- Born: December 5, 1934
- Died: November 20, 2024 (aged 89)
- Education: University of Minnesota Law School
- Alma mater: Marquette University
- Occupation: Director
- Employer: Allianz Life Insurance Co.

= Michael P. Sullivan =

American lawyer (1934–2024)

Michael P. Sullivan (December 5, 1934 – November 20, 2024) was an American attorney and President and CEO of Dairy Queen.

==Career==
Sullivan was a graduate of Marquette University and University of Minnesota Law School and former Naval officer. Sullivan practiced business and franchise law at Gray Plant Mooty for 25 years prior to becoming the CEO of Dairy Queen, including 10 years as the firm's managing officer.

Sullivan guided Dairy Queen from 1987 to 2001, and battled McDonald's, Wendy's, and Burger King in the fast food market. He also resolved internal problems with Dairy Queen distributors. Sullivan sold Dairy Queen to Warren Buffett and Berkshire Hathaway in 1998.

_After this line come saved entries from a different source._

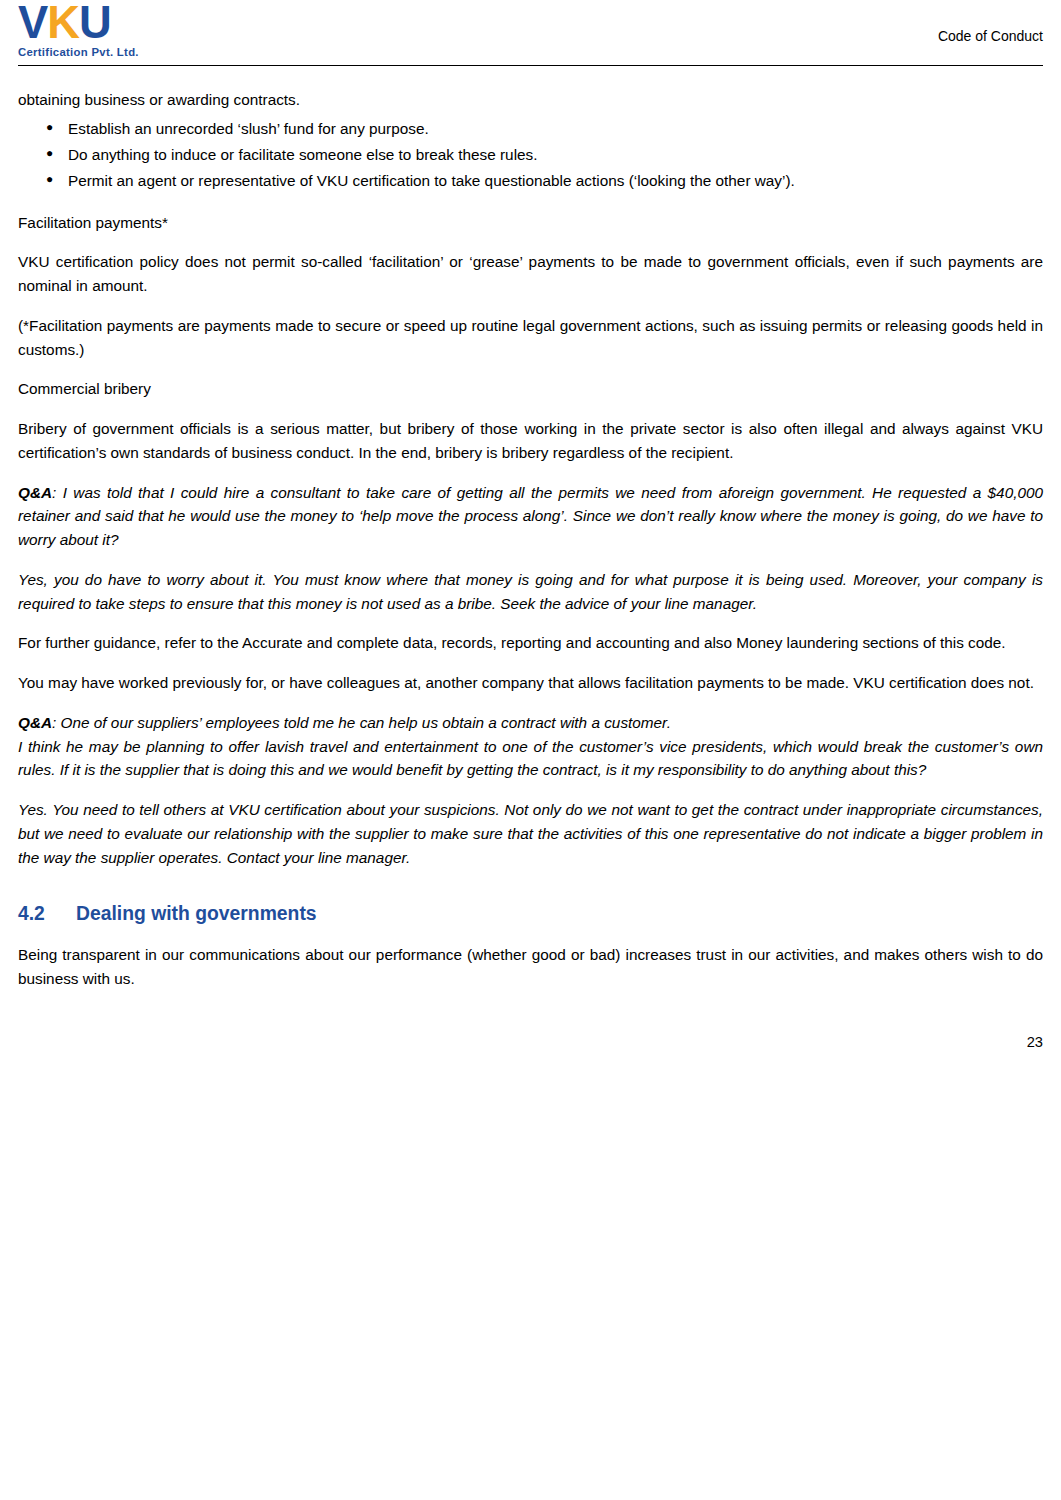VKU
Certification Pvt. Ltd.
Code of Conduct
obtaining business or awarding contracts.
Establish an unrecorded ‘slush’ fund for any purpose.
Do anything to induce or facilitate someone else to break these rules.
Permit an agent or representative of VKU certification to take questionable actions (‘looking the other way’).
Facilitation payments*
VKU certification policy does not permit so-called ‘facilitation’ or ‘grease’ payments to be made to government officials, even if such payments are nominal in amount.
(*Facilitation payments are payments made to secure or speed up routine legal government actions, such as issuing permits or releasing goods held in customs.)
Commercial bribery
Bribery of government officials is a serious matter, but bribery of those working in the private sector is also often illegal and always against VKU certification’s own standards of business conduct. In the end, bribery is bribery regardless of the recipient.
Q&A: I was told that I could hire a consultant to take care of getting all the permits we need from aforeign government. He requested a $40,000 retainer and said that he would use the money to ‘help move the process along’. Since we don’t really know where the money is going, do we have to worry about it?
Yes, you do have to worry about it. You must know where that money is going and for what purpose it is being used. Moreover, your company is required to take steps to ensure that this money is not used as a bribe. Seek the advice of your line manager.
For further guidance, refer to the Accurate and complete data, records, reporting and accounting and also Money laundering sections of this code.
You may have worked previously for, or have colleagues at, another company that allows facilitation payments to be made. VKU certification does not.
Q&A: One of our suppliers’ employees told me he can help us obtain a contract with a customer.
I think he may be planning to offer lavish travel and entertainment to one of the customer’s vice presidents, which would break the customer’s own rules. If it is the supplier that is doing this and we would benefit by getting the contract, is it my responsibility to do anything about this?
Yes. You need to tell others at VKU certification about your suspicions. Not only do we not want to get the contract under inappropriate circumstances, but we need to evaluate our relationship with the supplier to make sure that the activities of this one representative do not indicate a bigger problem in the way the supplier operates. Contact your line manager.
4.2 Dealing with governments
Being transparent in our communications about our performance (whether good or bad) increases trust in our activities, and makes others wish to do business with us.
23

Sullivan also served as a Director of The Valspar Corporation from 1990 to February 2005. In 2005, he was named the Opus Distinguished Chair in Family Business at the University of St. Thomas College of Business. Sullivan served as Director of Allianz Life Insurance Co. of North America and Adler Trust Company. Sullivan died on November 20, 2024, at the age of 89.